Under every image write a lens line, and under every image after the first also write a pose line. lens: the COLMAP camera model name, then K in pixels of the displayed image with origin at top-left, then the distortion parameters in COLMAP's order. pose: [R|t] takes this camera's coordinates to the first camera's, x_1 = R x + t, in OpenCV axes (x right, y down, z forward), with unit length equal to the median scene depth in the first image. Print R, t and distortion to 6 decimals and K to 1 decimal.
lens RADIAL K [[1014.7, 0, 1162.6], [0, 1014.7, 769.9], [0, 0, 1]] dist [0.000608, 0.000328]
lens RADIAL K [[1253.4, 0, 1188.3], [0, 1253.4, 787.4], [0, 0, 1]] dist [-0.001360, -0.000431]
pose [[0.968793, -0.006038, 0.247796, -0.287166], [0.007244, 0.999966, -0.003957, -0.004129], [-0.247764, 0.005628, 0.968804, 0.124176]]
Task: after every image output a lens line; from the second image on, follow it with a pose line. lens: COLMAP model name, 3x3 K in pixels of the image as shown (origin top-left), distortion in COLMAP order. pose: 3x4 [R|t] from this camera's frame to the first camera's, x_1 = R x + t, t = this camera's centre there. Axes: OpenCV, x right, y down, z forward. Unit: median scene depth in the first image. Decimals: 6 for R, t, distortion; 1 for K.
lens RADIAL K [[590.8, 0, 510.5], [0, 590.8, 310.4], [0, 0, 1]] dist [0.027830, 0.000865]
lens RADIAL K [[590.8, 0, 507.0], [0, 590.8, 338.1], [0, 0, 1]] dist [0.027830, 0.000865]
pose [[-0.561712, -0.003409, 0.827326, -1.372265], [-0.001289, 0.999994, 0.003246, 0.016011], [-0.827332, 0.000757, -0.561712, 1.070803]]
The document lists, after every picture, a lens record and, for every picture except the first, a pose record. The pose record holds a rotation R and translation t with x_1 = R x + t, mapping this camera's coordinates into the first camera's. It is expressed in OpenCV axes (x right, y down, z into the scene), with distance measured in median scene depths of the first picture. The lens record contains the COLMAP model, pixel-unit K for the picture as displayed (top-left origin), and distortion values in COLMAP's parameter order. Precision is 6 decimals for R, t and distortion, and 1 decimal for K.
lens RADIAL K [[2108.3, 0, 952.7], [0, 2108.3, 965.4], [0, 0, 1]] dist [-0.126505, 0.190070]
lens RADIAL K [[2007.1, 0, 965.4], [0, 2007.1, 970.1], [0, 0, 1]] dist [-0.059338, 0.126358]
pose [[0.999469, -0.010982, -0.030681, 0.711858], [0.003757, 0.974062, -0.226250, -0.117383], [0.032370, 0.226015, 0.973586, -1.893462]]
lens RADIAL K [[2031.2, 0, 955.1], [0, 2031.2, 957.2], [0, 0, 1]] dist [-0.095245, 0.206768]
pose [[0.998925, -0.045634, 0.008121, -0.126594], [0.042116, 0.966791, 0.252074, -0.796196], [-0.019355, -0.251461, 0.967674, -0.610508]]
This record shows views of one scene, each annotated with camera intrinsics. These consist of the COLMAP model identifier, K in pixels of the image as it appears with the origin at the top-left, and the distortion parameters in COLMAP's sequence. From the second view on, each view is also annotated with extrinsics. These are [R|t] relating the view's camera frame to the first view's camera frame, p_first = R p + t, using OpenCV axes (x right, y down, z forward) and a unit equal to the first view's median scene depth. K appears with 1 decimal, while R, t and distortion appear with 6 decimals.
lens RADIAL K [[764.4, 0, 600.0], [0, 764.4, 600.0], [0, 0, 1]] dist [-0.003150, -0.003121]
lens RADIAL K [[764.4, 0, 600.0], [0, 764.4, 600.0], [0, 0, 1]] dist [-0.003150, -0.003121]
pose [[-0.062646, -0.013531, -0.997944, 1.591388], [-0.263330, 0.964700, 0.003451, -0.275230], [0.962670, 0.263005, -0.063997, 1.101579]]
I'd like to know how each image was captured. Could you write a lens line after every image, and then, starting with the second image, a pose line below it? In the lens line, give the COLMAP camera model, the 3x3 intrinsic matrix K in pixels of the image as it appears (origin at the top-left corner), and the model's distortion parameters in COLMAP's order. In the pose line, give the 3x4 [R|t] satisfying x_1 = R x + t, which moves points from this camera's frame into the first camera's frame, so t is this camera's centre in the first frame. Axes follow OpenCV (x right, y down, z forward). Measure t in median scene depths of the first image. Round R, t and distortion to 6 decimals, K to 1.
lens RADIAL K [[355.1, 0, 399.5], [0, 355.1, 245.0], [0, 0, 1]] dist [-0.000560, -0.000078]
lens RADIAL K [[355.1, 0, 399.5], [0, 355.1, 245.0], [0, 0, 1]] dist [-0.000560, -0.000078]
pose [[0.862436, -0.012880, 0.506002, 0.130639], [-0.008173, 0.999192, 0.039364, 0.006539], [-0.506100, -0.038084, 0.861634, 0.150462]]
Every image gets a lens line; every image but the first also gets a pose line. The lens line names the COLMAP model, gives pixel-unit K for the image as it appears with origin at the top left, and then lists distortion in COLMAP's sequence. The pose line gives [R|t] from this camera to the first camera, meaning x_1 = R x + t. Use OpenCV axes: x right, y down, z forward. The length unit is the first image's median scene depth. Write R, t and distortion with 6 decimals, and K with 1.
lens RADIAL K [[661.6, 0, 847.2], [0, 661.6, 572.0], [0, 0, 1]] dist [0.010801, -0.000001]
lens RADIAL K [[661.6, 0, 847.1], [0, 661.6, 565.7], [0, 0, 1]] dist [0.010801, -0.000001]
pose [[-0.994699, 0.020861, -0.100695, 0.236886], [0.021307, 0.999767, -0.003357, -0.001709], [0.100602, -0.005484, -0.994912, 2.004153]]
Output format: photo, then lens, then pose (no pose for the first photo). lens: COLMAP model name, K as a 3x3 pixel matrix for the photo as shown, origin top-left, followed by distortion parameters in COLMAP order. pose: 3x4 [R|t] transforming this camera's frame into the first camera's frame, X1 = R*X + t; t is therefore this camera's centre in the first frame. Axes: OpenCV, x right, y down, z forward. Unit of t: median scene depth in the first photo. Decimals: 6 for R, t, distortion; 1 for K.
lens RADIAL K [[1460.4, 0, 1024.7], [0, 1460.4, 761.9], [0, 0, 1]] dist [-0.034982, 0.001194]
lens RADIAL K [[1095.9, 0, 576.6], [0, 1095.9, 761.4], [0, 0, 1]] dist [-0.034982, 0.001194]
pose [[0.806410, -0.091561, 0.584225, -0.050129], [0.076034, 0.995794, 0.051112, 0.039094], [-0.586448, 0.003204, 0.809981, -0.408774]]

* * *

◆ **About this task**
Transcribe every one of the entries above verbatim, keeping each character and line unchanged.

◆ **Task answer**
Under every image write a lens line, and under every image after the first also write a pose line. lens: the COLMAP camera model name, then K in pixels of the displayed image with origin at top-left, then the distortion parameters in COLMAP's order. pose: [R|t] takes this camera's coordinates to the first camera's, x_1 = R x + t, in OpenCV axes (x right, y down, z forward), with unit length equal to the median scene depth in the first image. Print R, t and distortion to 6 decimals and K to 1 decimal.
lens RADIAL K [[1014.7, 0, 1162.6], [0, 1014.7, 769.9], [0, 0, 1]] dist [0.000608, 0.000328]
lens RADIAL K [[1253.4, 0, 1188.3], [0, 1253.4, 787.4], [0, 0, 1]] dist [-0.001360, -0.000431]
pose [[0.968793, -0.006038, 0.247796, -0.287166], [0.007244, 0.999966, -0.003957, -0.004129], [-0.247764, 0.005628, 0.968804, 0.124176]]
Task: after every image output a lens line; from the second image on, follow it with a pose line. lens: COLMAP model name, 3x3 K in pixels of the image as shown (origin top-left), distortion in COLMAP order. pose: 3x4 [R|t] from this camera's frame to the first camera's, x_1 = R x + t, t = this camera's centre there. Axes: OpenCV, x right, y down, z forward. Unit: median scene depth in the first image. Decimals: 6 for R, t, distortion; 1 for K.
lens RADIAL K [[590.8, 0, 510.5], [0, 590.8, 310.4], [0, 0, 1]] dist [0.027830, 0.000865]
lens RADIAL K [[590.8, 0, 507.0], [0, 590.8, 338.1], [0, 0, 1]] dist [0.027830, 0.000865]
pose [[-0.561712, -0.003409, 0.827326, -1.372265], [-0.001289, 0.999994, 0.003246, 0.016011], [-0.827332, 0.000757, -0.561712, 1.070803]]
The document lists, after every picture, a lens record and, for every picture except the first, a pose record. The pose record holds a rotation R and translation t with x_1 = R x + t, mapping this camera's coordinates into the first camera's. It is expressed in OpenCV axes (x right, y down, z into the scene), with distance measured in median scene depths of the first picture. The lens record contains the COLMAP model, pixel-unit K for the picture as displayed (top-left origin), and distortion values in COLMAP's parameter order. Precision is 6 decimals for R, t and distortion, and 1 decimal for K.
lens RADIAL K [[2108.3, 0, 952.7], [0, 2108.3, 965.4], [0, 0, 1]] dist [-0.126505, 0.190070]
lens RADIAL K [[2007.1, 0, 965.4], [0, 2007.1, 970.1], [0, 0, 1]] dist [-0.059338, 0.126358]
pose [[0.999469, -0.010982, -0.030681, 0.711858], [0.003757, 0.974062, -0.226250, -0.117383], [0.032370, 0.226015, 0.973586, -1.893462]]
lens RADIAL K [[2031.2, 0, 955.1], [0, 2031.2, 957.2], [0, 0, 1]] dist [-0.095245, 0.206768]
pose [[0.998925, -0.045634, 0.008121, -0.126594], [0.042116, 0.966791, 0.252074, -0.796196], [-0.019355, -0.251461, 0.967674, -0.610508]]
This record shows views of one scene, each annotated with camera intrinsics. These consist of the COLMAP model identifier, K in pixels of the image as it appears with the origin at the top-left, and the distortion parameters in COLMAP's sequence. From the second view on, each view is also annotated with extrinsics. These are [R|t] relating the view's camera frame to the first view's camera frame, p_first = R p + t, using OpenCV axes (x right, y down, z forward) and a unit equal to the first view's median scene depth. K appears with 1 decimal, while R, t and distortion appear with 6 decimals.
lens RADIAL K [[764.4, 0, 600.0], [0, 764.4, 600.0], [0, 0, 1]] dist [-0.003150, -0.003121]
lens RADIAL K [[764.4, 0, 600.0], [0, 764.4, 600.0], [0, 0, 1]] dist [-0.003150, -0.003121]
pose [[-0.062646, -0.013531, -0.997944, 1.591388], [-0.263330, 0.964700, 0.003451, -0.275230], [0.962670, 0.263005, -0.063997, 1.101579]]
I'd like to know how each image was captured. Could you write a lens line after every image, and then, starting with the second image, a pose line below it? In the lens line, give the COLMAP camera model, the 3x3 intrinsic matrix K in pixels of the image as it appears (origin at the top-left corner), and the model's distortion parameters in COLMAP's order. In the pose line, give the 3x4 [R|t] satisfying x_1 = R x + t, which moves points from this camera's frame into the first camera's frame, so t is this camera's centre in the first frame. Axes follow OpenCV (x right, y down, z forward). Measure t in median scene depths of the first image. Round R, t and distortion to 6 decimals, K to 1.
lens RADIAL K [[355.1, 0, 399.5], [0, 355.1, 245.0], [0, 0, 1]] dist [-0.000560, -0.000078]
lens RADIAL K [[355.1, 0, 399.5], [0, 355.1, 245.0], [0, 0, 1]] dist [-0.000560, -0.000078]
pose [[0.862436, -0.012880, 0.506002, 0.130639], [-0.008173, 0.999192, 0.039364, 0.006539], [-0.506100, -0.038084, 0.861634, 0.150462]]
Every image gets a lens line; every image but the first also gets a pose line. The lens line names the COLMAP model, gives pixel-unit K for the image as it appears with origin at the top left, and then lists distortion in COLMAP's sequence. The pose line gives [R|t] from this camera to the first camera, meaning x_1 = R x + t. Use OpenCV axes: x right, y down, z forward. The length unit is the first image's median scene depth. Write R, t and distortion with 6 decimals, and K with 1.
lens RADIAL K [[661.6, 0, 847.2], [0, 661.6, 572.0], [0, 0, 1]] dist [0.010801, -0.000001]
lens RADIAL K [[661.6, 0, 847.1], [0, 661.6, 565.7], [0, 0, 1]] dist [0.010801, -0.000001]
pose [[-0.994699, 0.020861, -0.100695, 0.236886], [0.021307, 0.999767, -0.003357, -0.001709], [0.100602, -0.005484, -0.994912, 2.004153]]
Output format: photo, then lens, then pose (no pose for the first photo). lens: COLMAP model name, K as a 3x3 pixel matrix for the photo as shown, origin top-left, followed by distortion parameters in COLMAP order. pose: 3x4 [R|t] transforming this camera's frame into the first camera's frame, X1 = R*X + t; t is therefore this camera's centre in the first frame. Axes: OpenCV, x right, y down, z forward. Unit of t: median scene depth in the first photo. Decimals: 6 for R, t, distortion; 1 for K.
lens RADIAL K [[1460.4, 0, 1024.7], [0, 1460.4, 761.9], [0, 0, 1]] dist [-0.034982, 0.001194]
lens RADIAL K [[1095.9, 0, 576.6], [0, 1095.9, 761.4], [0, 0, 1]] dist [-0.034982, 0.001194]
pose [[0.806410, -0.091561, 0.584225, -0.050129], [0.076034, 0.995794, 0.051112, 0.039094], [-0.586448, 0.003204, 0.809981, -0.408774]]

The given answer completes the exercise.